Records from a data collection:
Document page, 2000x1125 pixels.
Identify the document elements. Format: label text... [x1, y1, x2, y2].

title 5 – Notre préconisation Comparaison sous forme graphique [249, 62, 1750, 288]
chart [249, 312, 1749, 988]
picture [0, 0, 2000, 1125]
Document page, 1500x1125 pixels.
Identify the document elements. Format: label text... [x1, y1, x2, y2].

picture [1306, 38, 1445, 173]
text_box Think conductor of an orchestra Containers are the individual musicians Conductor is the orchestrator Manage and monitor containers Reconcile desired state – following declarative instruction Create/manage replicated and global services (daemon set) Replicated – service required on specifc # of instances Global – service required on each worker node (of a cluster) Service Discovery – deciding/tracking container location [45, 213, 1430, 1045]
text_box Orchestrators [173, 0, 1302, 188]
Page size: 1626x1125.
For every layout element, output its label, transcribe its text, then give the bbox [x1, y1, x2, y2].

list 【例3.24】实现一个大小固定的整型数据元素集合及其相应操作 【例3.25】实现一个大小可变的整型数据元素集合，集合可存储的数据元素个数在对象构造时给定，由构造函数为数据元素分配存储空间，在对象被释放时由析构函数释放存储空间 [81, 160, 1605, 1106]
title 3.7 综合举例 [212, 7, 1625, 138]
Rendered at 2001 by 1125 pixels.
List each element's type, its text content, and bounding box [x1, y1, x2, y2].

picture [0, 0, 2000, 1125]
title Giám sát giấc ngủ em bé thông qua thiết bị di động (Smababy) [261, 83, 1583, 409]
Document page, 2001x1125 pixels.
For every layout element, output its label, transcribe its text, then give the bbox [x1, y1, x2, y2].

| Your objective |
The entries above must be copied verbatim. Leave none out.

| Answer to the exercise |
Document page, 2000x1125 pixels.
Identify the document elements. Format: label text... [x1, y1, x2, y2].

title 5 – Notre préconisation Comparaison sous forme graphique [249, 62, 1750, 288]
chart [249, 312, 1749, 988]
picture [0, 0, 2000, 1125]
Document page, 1500x1125 pixels.
Identify the document elements. Format: label text... [x1, y1, x2, y2].

picture [1306, 38, 1445, 173]
text_box Think conductor of an orchestra Containers are the individual musicians Conductor is the orchestrator Manage and monitor containers Reconcile desired state – following declarative instruction Create/manage replicated and global services (daemon set) Replicated – service required on specifc # of instances Global – service required on each worker node (of a cluster) Service Discovery – deciding/tracking container location [45, 213, 1430, 1045]
text_box Orchestrators [173, 0, 1302, 188]
Page size: 1626x1125.
For every layout element, output its label, transcribe its text, then give the bbox [x1, y1, x2, y2].

list 【例3.24】实现一个大小固定的整型数据元素集合及其相应操作 【例3.25】实现一个大小可变的整型数据元素集合，集合可存储的数据元素个数在对象构造时给定，由构造函数为数据元素分配存储空间，在对象被释放时由析构函数释放存储空间 [81, 160, 1605, 1106]
title 3.7 综合举例 [212, 7, 1625, 138]
Rendered at 2001 by 1125 pixels.
List each element's type, its text content, and bounding box [x1, y1, x2, y2].

picture [0, 0, 2000, 1125]
title Giám sát giấc ngủ em bé thông qua thiết bị di động (Smababy) [261, 83, 1583, 409]
Document page, 2001x1125 pixels.
For every layout element, output its label, transcribe its text, then give the bbox [x1, y1, x2, y2].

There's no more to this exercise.